◆ WORK ITEM: Your answer should be only the lines below from the one with "- **Purpose**: User reputation tracking" to the one with "- **Notes**: Badge categories, requirements, icons", repeated exactly, ends included.

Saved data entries
+ + + + + + +
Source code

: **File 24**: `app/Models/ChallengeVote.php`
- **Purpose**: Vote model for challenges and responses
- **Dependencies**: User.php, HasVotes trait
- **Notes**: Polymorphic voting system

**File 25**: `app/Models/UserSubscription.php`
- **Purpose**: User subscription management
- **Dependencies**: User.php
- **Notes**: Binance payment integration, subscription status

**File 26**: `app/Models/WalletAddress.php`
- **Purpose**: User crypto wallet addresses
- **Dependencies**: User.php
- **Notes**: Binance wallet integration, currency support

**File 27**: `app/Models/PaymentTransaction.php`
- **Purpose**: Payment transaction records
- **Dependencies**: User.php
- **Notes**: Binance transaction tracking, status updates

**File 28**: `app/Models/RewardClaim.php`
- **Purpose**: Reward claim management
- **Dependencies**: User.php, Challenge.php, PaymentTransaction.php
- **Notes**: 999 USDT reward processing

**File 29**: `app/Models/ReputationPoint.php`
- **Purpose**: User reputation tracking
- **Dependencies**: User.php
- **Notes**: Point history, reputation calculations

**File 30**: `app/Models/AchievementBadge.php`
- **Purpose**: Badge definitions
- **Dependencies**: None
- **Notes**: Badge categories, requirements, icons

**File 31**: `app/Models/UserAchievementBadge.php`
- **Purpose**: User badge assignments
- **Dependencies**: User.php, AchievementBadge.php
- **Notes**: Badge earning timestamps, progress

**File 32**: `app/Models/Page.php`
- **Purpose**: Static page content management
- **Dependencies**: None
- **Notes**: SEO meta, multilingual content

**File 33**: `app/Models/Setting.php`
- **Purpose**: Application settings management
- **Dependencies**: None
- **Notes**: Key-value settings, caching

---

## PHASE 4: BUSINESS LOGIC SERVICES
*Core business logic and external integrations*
+ + + + + + +
◆ SOLUTION FOR THIS TASK:
- **Purpose**: User reputation tracking
- **Dependencies**: User.php
- **Notes**: Point history, reputation calculations

**File 30**: `app/Models/AchievementBadge.php`
- **Purpose**: Badge definitions
- **Dependencies**: None
- **Notes**: Badge categories, requirements, icons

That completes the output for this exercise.